TKP referandum oyunu açıkladı
TKP, referandumda "hayır" diyeceğini, "Yeter" başlıklı bildiriyle açıkladı.
cumhuriyet.com.tr
Haftasonu gerçekleşen toplantıyla resmi olarak siyaset sahnesine dönen TKP, referandumda "hayır" diyeceğini, "Yeter" başlıklı bildiriyle açıkladı.
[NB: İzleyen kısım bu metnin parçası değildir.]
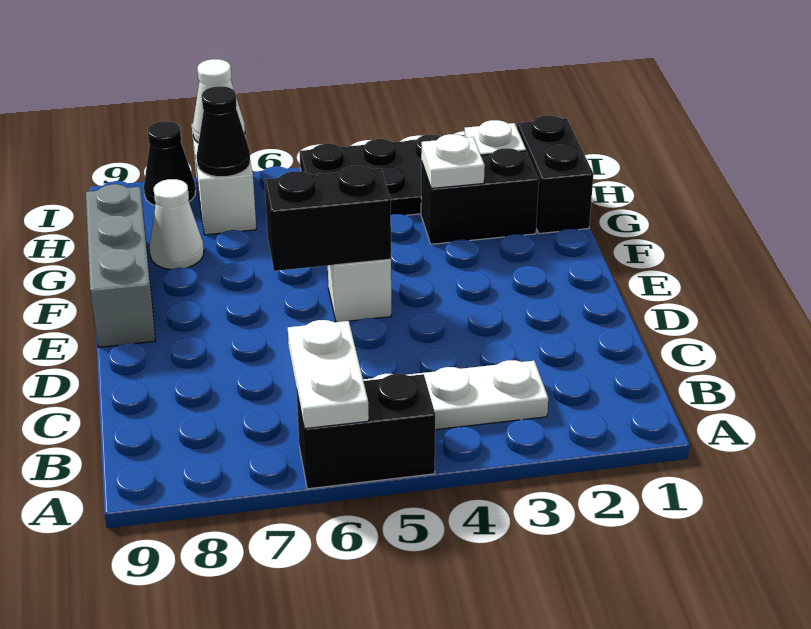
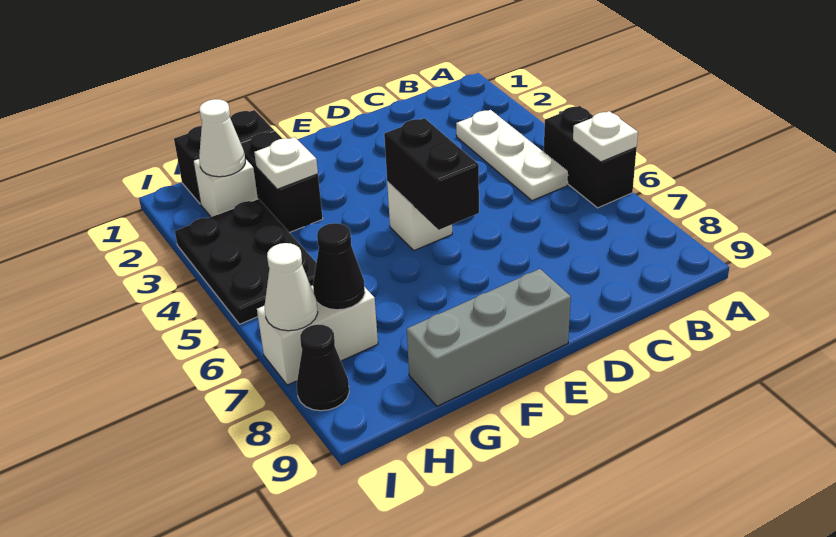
white 1x2 plate [288,320,369,429] -> white 1x1 plate [573,111,638,162]
white 1x1 cone [150,179,204,269] -> white 1x1 cone moved to [199,99,245,177]

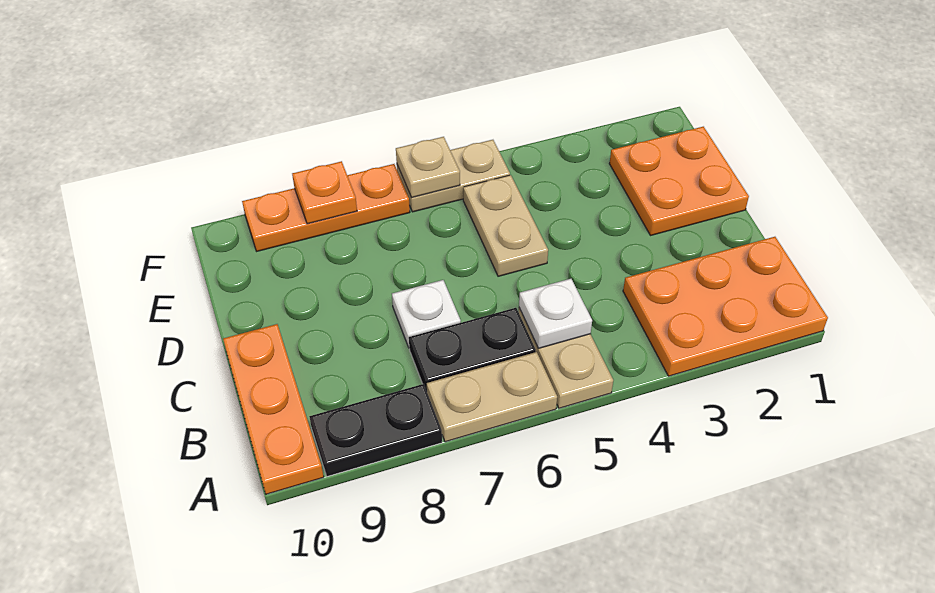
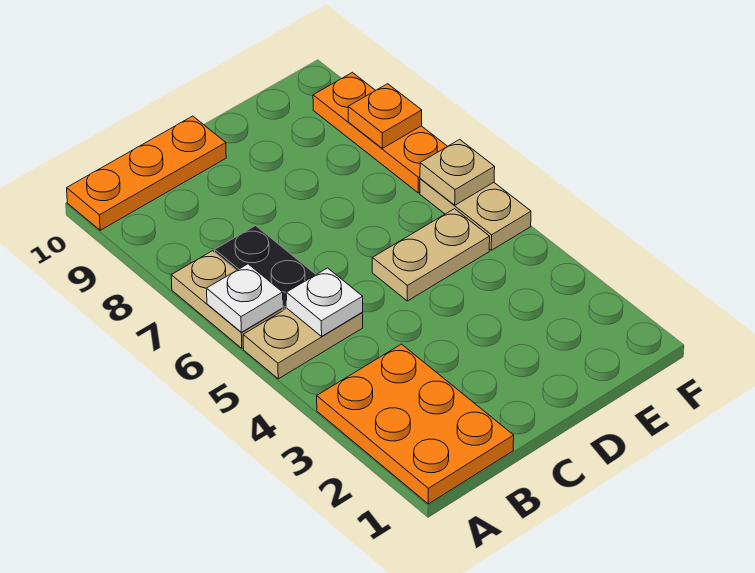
black 1x2 plate [309,384,442,476] -> none
white 1x1 plate [392,280,461,347] -> white 1x1 plate moved to [207,264,283,332]
orange 2x2 plate [609,127,749,236] -> none

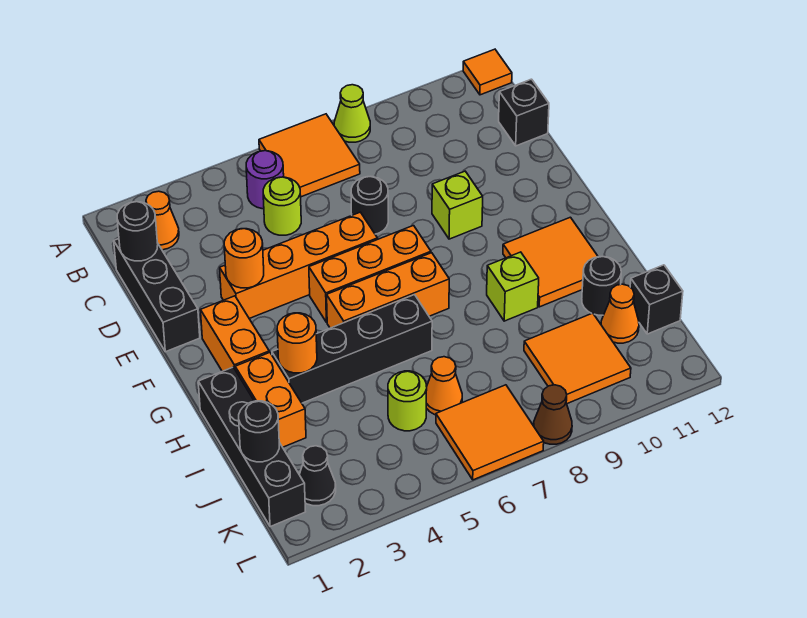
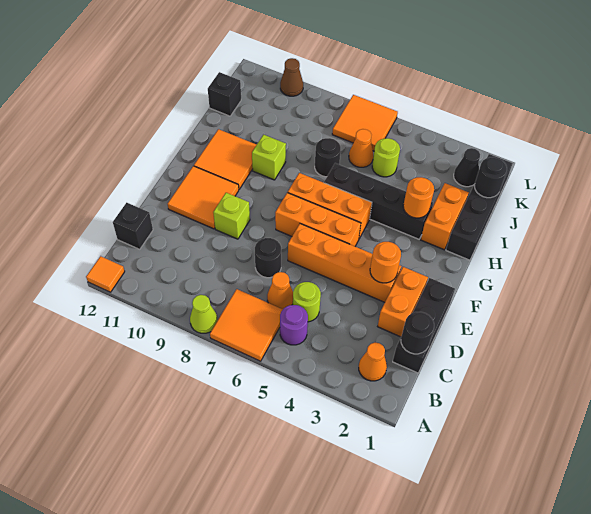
orange 1x2 brick [201,296,269,371] -> orange 1x2 brick moved to [378,267,428,337]
black 1x1 round brick [582,257,621,315] -> black 1x1 round brick moved to [315,138,341,177]
orange 2x2 tile [524,313,631,404] -> orange 2x2 tile moved to [168,166,239,229]
orange 1x1 cone [601,284,639,343] -> orange 1x1 cone moved to [267,272,293,309]
brown 1x1 cone [534,385,572,444] -> brown 1x1 cone moved to [280,58,303,96]

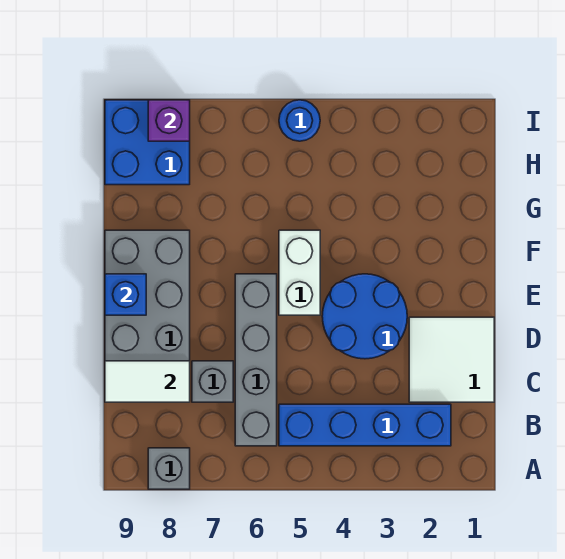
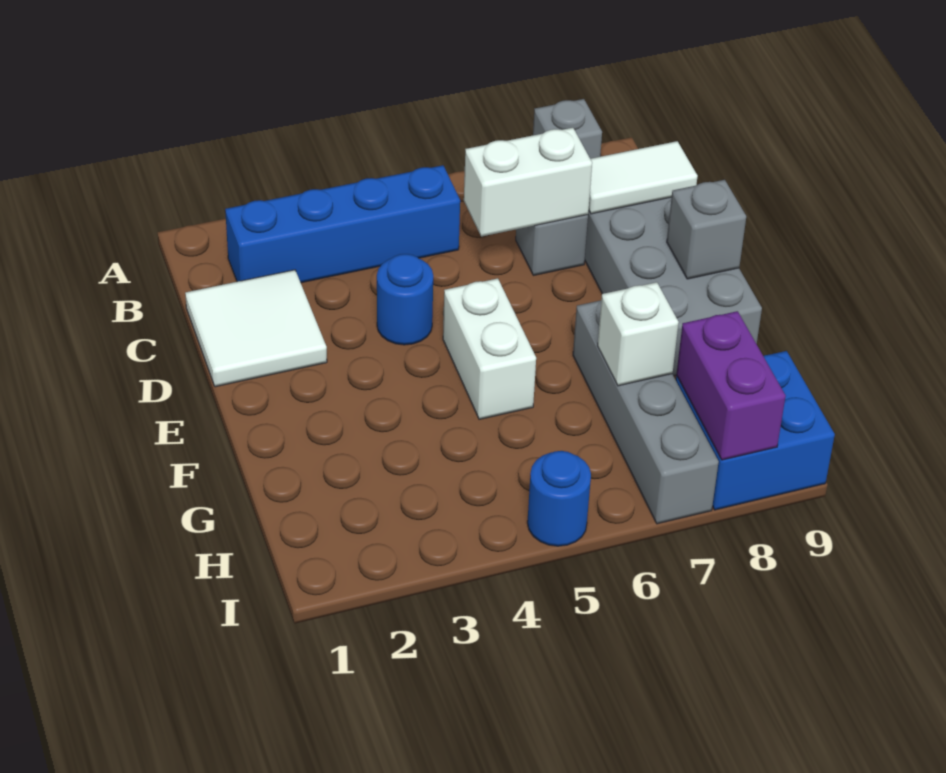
grey 1x4 brick [235,274,277,446] -> grey 1x4 brick moved to [573,300,719,524]
none -> white 1x2 brick [464,128,592,237]
blue 2x2 round brick [322,274,407,359] -> blue 1x1 round brick [377,254,433,345]
blue 1x1 brick [105,274,146,315] -> grey 1x1 brick [667,180,746,279]
none -> white 1x1 brick [598,282,679,386]
purple 1x1 brick [148,100,190,141] -> purple 1x2 brick [676,311,786,460]

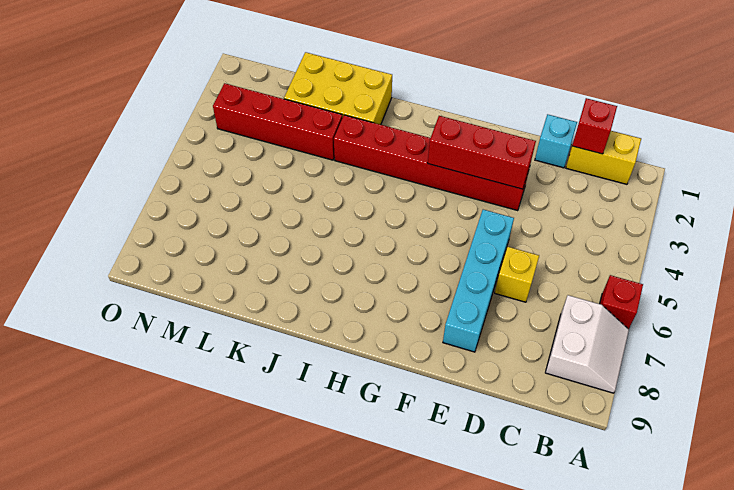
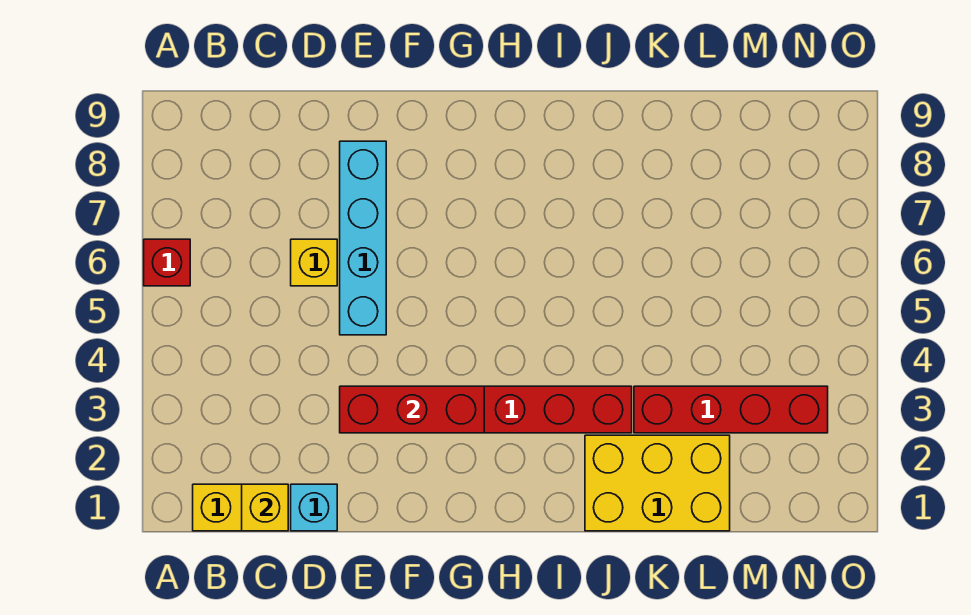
white 2x2 slope [545,295,629,393] -> none
red 1x1 brick [572,98,617,154] -> yellow 1x1 brick [242,484,288,531]

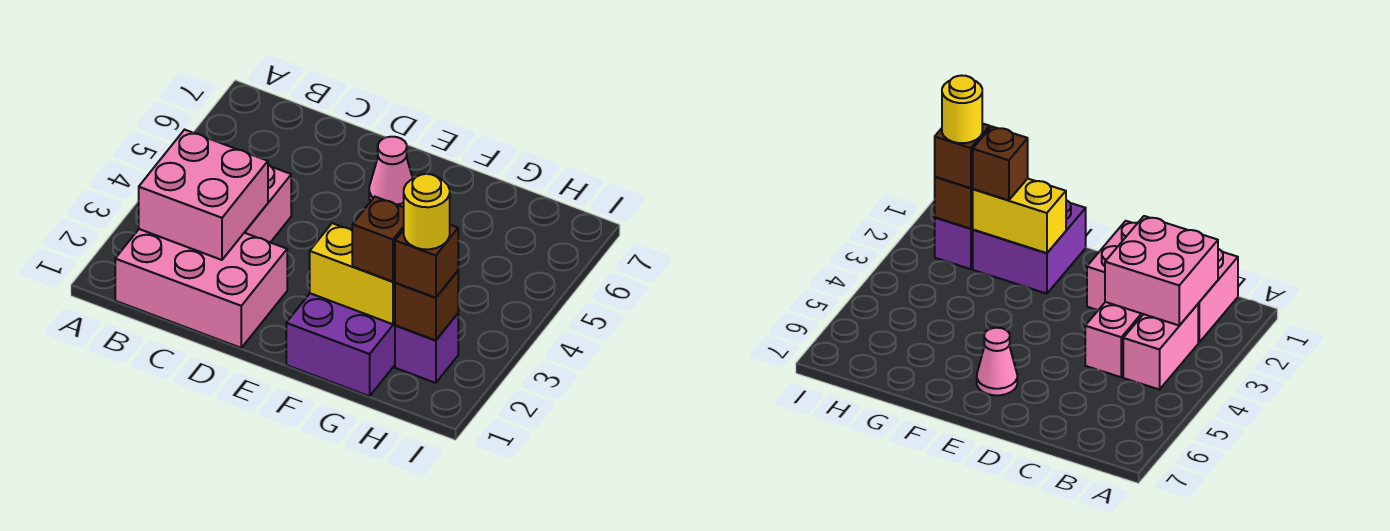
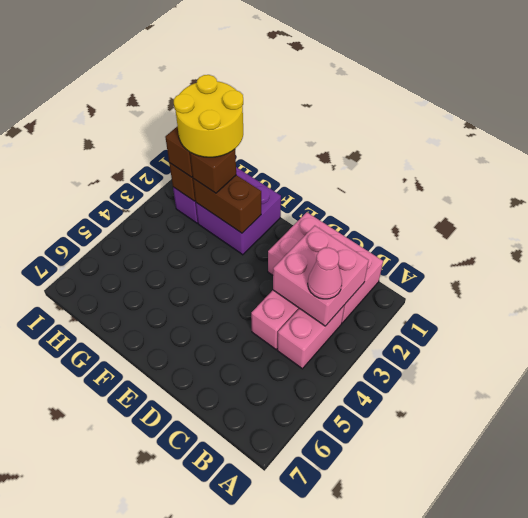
pink 1x1 cone [369,137,413,207] -> pink 1x1 cone moved to [308,248,342,299]
yellow 1x2 brick [310,223,395,324] -> brown 1x2 brick [193,175,261,233]
yellow 1x1 round brick [404,174,450,249] -> yellow 2x2 round brick [174,75,243,157]

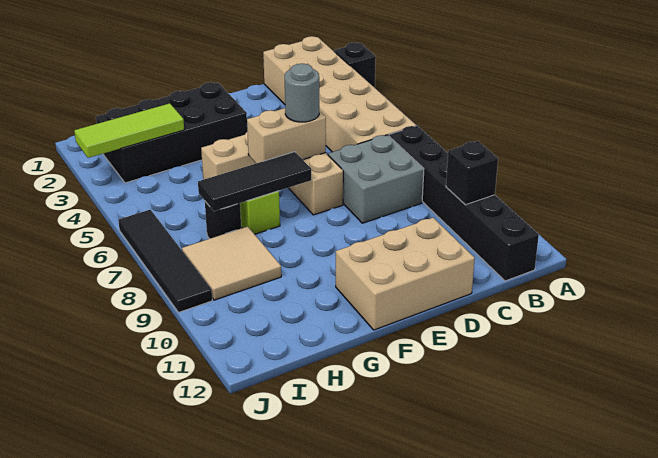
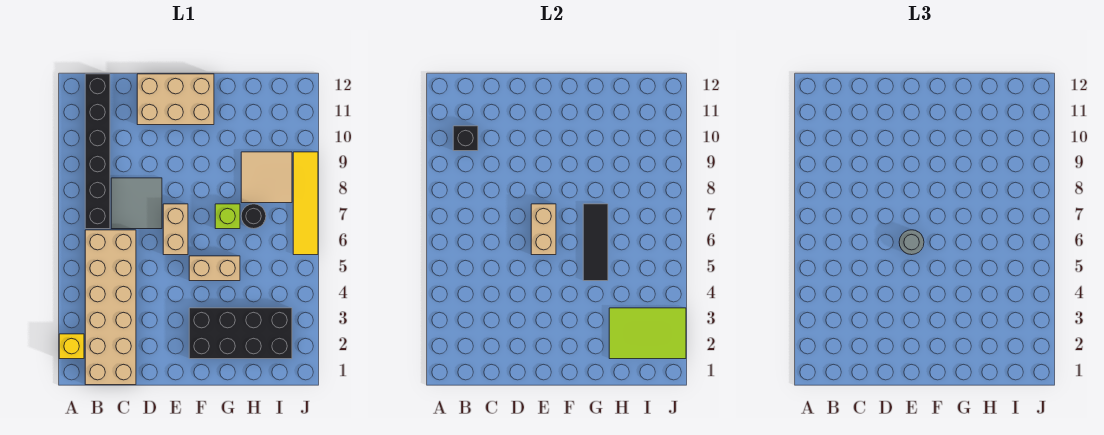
black 1x1 brick [334,42,376,88] -> yellow 1x1 brick [59,334,84,359]
grey 2x2 brick [328,135,424,223] -> grey 2x2 tile [111,178,162,229]
tan 1x2 brick [247,108,326,163] -> tan 1x2 brick turned to [531,204,556,255]
black 1x3 tile [198,152,311,211] -> black 1x3 tile turned to [583,204,608,281]
lime 1x3 tile [74,103,184,158] -> lime 2x3 tile [609,308,686,359]
black 1x4 tile [118,210,212,313] -> yellow 1x4 tile [293,152,318,255]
"Yeter" başlığıyla bir bildiri yayımlayan TKP, "Bu oyun bitsin artık. Hukuksuzluk, keyfilik, zorbalık, sömürü ve zulüm..." derken, "Sandıktan çıkacak sonuç ne olursa olsun bu şeriatçı çete düzeninin karşısına örgütlü ve etkili bir güçle çıkmamız lazım. “Yeter!” diyerek örgütleyeceğimiz emekçilerin, alın terinin ve aklın büyük cephesi olacak. Düzenin sandık oyunları, sömürücü sınıfların rekabet ve pazarlıkları, emperyalizmin tezgahları ve işbirlikçilerin teslimiyetçiliği... Bunlar bildiğimiz şeyler. Varlar, var olmaya devam edecekler. Biz bu düzeni yıkana kadar. Şimdi bu ülkeye yeni bir gücü tanıtmanın, bunun için örgütlenmenin zamanı: Yeni bir düzen için mücadele edenlerin örgütlü gücünü... En çok da bunun için Hayır!" ifadelerini kullandı
"Yeter" bildirisinden öne çıkan bazı bölümler şöyle:
YETER!
Yabancı sermayeye ülkenin tüm kaynaklarını açtılar. “Orta Doğu’nun eş başkanıyız” diyerek Amerikan işbirlikçiliğini övdüler. Sıra paraya ve çıkara gelince gayet “maddiyatçı” oldular da; işçiler göz göre göre öldüğünde “ilahi kaderle” meseleyi kapattılar.
YETER
“Üç çocuk yapın, analık edin, çocukları büyütün, memlekete erkek işçi lazım” dediler, kadınları susturdular, evlerine kapadılar, gülmeyi bile çok gördüler. Ama taciz ve tecavüz vakaları arttı; kutsal dedikleri analık, kadın cinayetlerine kurban gitti. “Kadın çalışmasın, evinde otursun” sözlerini günde 50 kere tekrarladıkları bir devirde olan daha çok kadının kayıtsız ve daha düşük ücretlerle çalıştırılması oldu.
YETER!
Başka milletlerin topraklarına göz dikip gönderdikleri silahlarla komşuyu komşuya kırdırdılar. Kışkırttıkları savaşlarda yaşadıkları hezimetler bize patlayan bombalar olarak döndü.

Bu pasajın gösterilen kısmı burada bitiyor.